This creamy pie is perfect for any autumn celebration. A store-bought graham cracker crust makes it such a cinch to whip up. —Maria Regakis, Somerville, Massachusetts
- 3/4 cup cold 2% milk
- 1 package (3.4 ounces) instant vanilla pudding mix
- 2/3 cup miniature semisweet chocolate chips
- 1/2 cup canned pumpkin
- 3/4 teaspoon pumpkin pie spice
- 1 carton (8 ounces) frozen whipped topping, thawed, divided
- 1 graham cracker crust (9 inches)
- Slivered almonds and chocolate curls, optional
- In a large bowl, whisk milk and pudding mix for 2 minutes (mixture will be thick). Stir in the chocolate chips, pumpkin and pie spice. Fold in 2 cups whipped topping. Spoon into crust. Refrigerate for 4 hours or until set.

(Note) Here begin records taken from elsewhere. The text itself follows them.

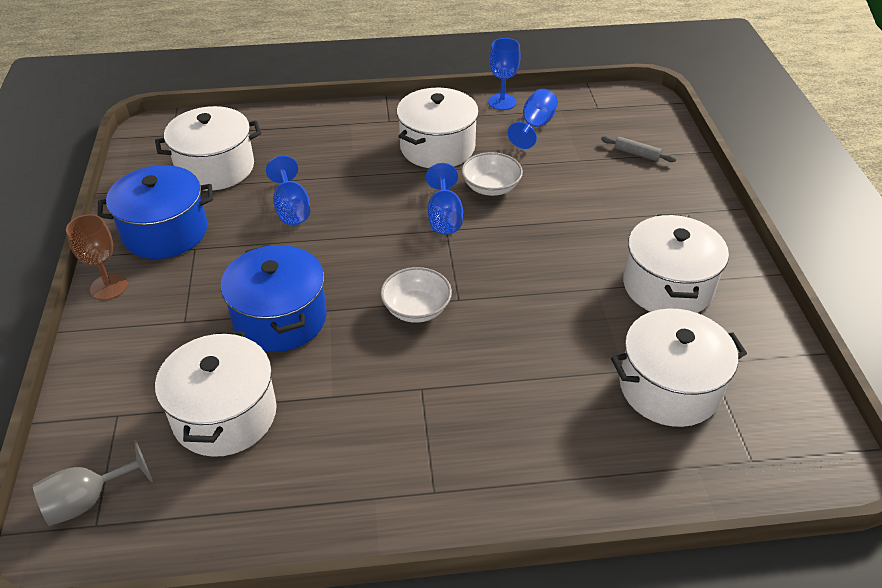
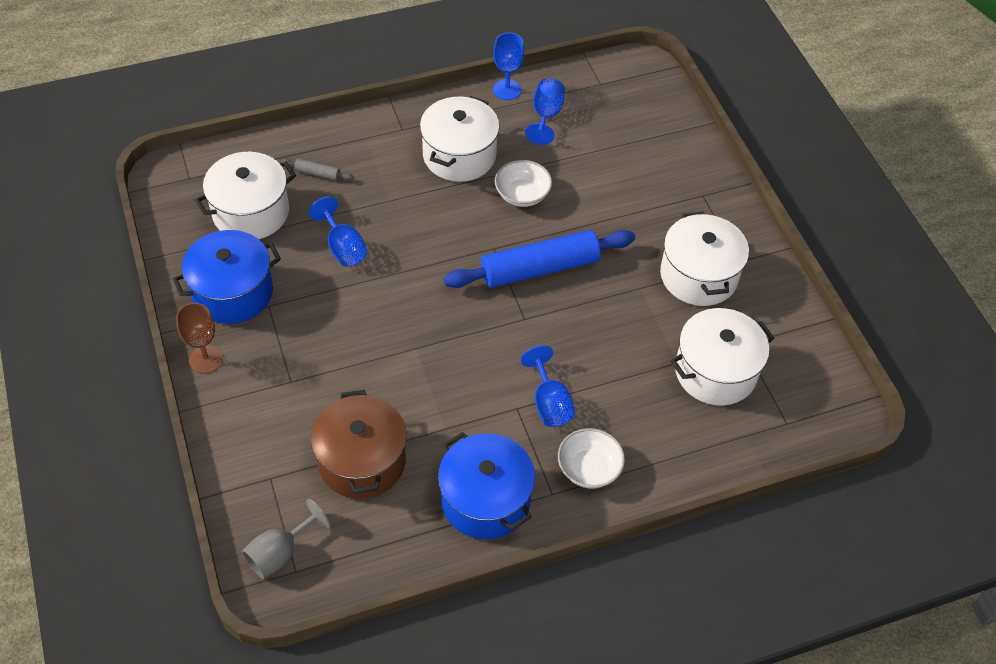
camera: 15 degrees left, 10 degrees up
white pot [155,331,277,457] -> brown pot [311,390,407,499]
blue pot [220,244,327,352] -> blue pot moved to [438,432,535,539]
white bowl [381,267,452,323] -> white bowl moved to [558,428,625,489]
blue goblet [426,163,463,235] -> blue goblet moved to [521,346,575,427]
grey rolling pin [601,136,676,162] -> grey rolling pin moved to [281,159,354,180]
none -> blue rolling pin [444,230,635,288]

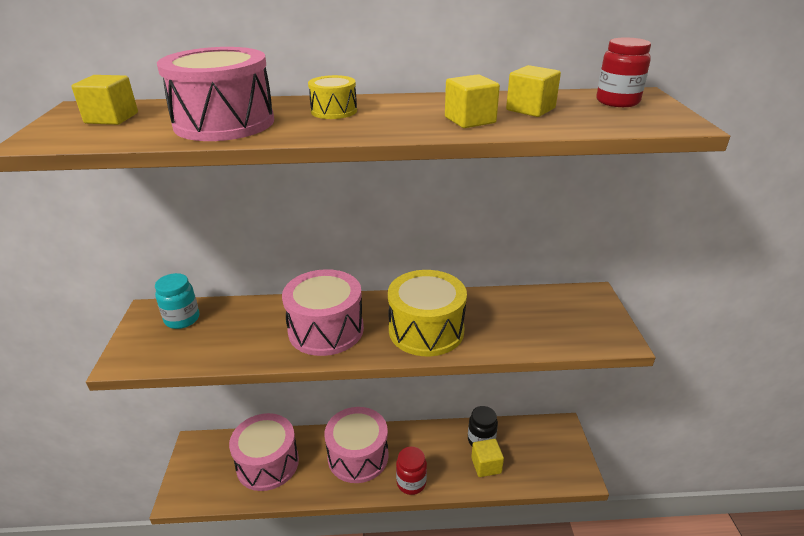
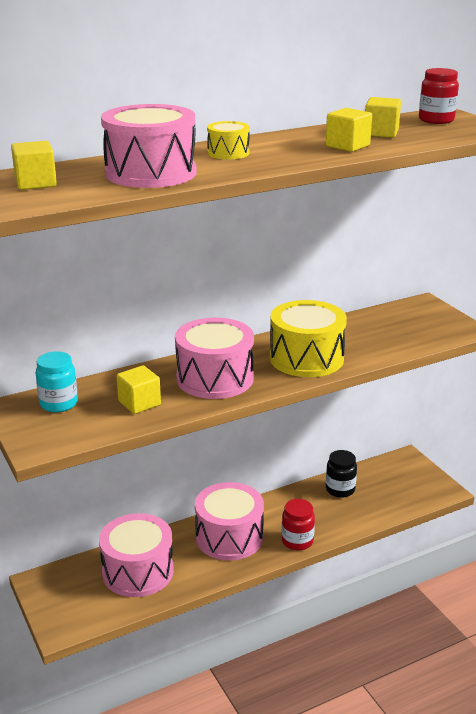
camera: 25 degrees left, 5 degrees down
yellow cube [471,439,504,477] -> yellow cube moved to [116,365,161,414]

- Spread with remaining whipped topping; garnish with almonds and chocolate curls if desired. Yield: 8 servings.
Originally published as Pumpkin Chip Cream Pie in Simple & Delicious October/November 2010, p55
Sweet White Wine
Enjoy this recipe with a sweet white wine such as Moscato or a sweet Riesling.